● Exercise goal: Locate each line in the material that contains the word "Caractéristiques" and copy those lines out.

● Excerpted data:
┄┄┄┄┄┄┄┄┄┄

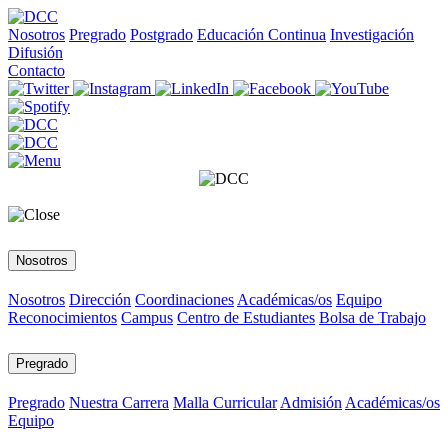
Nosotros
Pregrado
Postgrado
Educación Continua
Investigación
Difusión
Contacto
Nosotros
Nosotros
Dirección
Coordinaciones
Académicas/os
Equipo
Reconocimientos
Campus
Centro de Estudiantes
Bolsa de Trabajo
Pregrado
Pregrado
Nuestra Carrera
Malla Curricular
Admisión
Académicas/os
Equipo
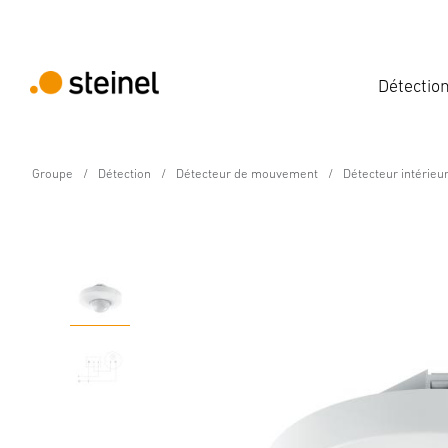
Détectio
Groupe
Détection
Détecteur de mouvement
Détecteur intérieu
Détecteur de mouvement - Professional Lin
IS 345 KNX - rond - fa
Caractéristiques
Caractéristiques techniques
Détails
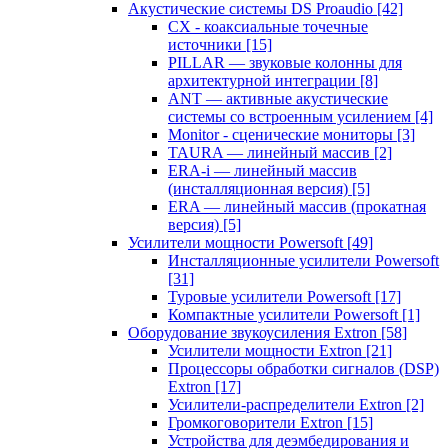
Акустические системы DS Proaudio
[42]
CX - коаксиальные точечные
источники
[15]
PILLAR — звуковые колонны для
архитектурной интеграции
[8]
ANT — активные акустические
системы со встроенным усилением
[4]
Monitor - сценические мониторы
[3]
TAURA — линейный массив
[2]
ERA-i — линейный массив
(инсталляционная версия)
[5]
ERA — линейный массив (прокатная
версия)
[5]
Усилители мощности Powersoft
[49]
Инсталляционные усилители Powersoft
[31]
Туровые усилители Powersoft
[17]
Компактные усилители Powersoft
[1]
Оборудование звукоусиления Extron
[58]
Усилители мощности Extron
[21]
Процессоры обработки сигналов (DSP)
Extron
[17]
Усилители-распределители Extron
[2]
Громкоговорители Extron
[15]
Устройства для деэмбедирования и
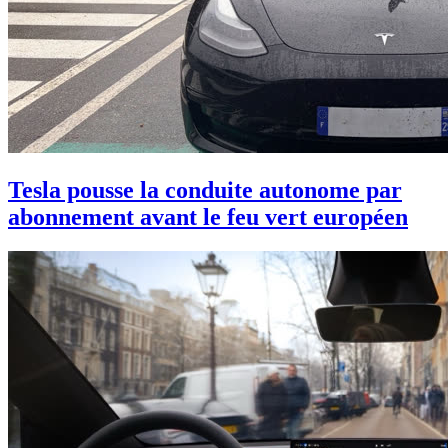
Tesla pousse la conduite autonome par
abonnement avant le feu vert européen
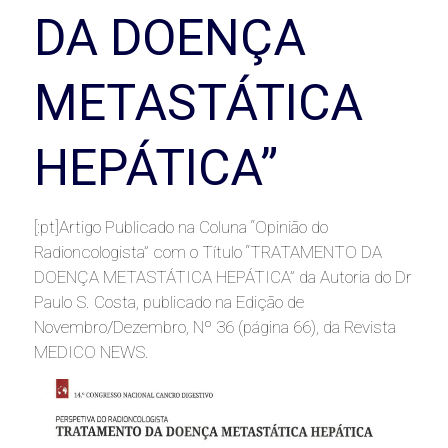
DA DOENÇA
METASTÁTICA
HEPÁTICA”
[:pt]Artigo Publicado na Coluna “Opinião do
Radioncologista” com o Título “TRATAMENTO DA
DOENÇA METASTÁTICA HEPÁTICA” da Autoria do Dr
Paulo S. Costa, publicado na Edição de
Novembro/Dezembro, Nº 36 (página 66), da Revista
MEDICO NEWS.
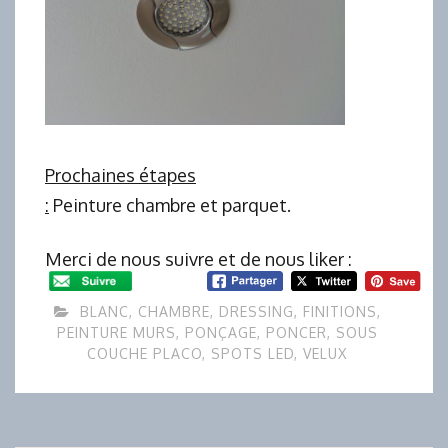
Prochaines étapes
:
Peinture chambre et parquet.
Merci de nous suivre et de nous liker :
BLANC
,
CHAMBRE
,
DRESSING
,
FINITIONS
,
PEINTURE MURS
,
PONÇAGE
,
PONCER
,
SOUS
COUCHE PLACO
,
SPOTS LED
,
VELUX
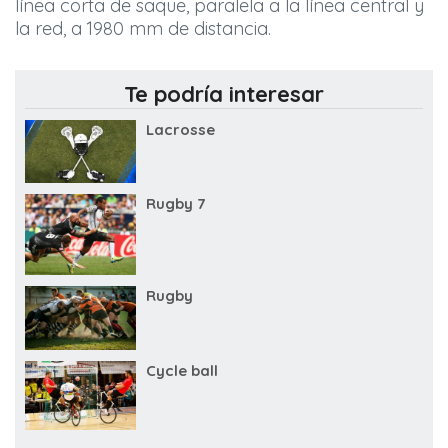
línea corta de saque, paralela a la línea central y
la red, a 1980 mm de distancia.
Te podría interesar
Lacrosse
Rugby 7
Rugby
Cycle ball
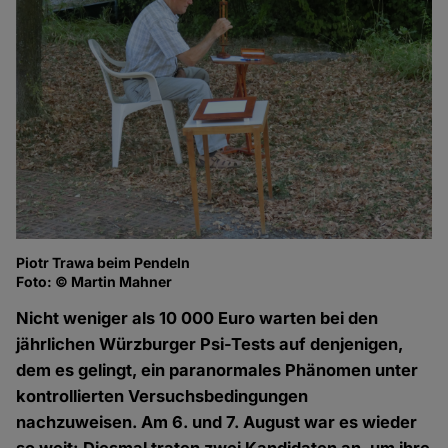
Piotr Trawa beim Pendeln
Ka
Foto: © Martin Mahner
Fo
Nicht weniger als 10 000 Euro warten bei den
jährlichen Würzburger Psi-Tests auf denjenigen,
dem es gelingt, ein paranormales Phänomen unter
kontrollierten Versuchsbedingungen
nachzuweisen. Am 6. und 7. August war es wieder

┄┄┄┄┄┄┄┄┄┄

● Exercise response:
Caractéristiques
Caractéristiques techniques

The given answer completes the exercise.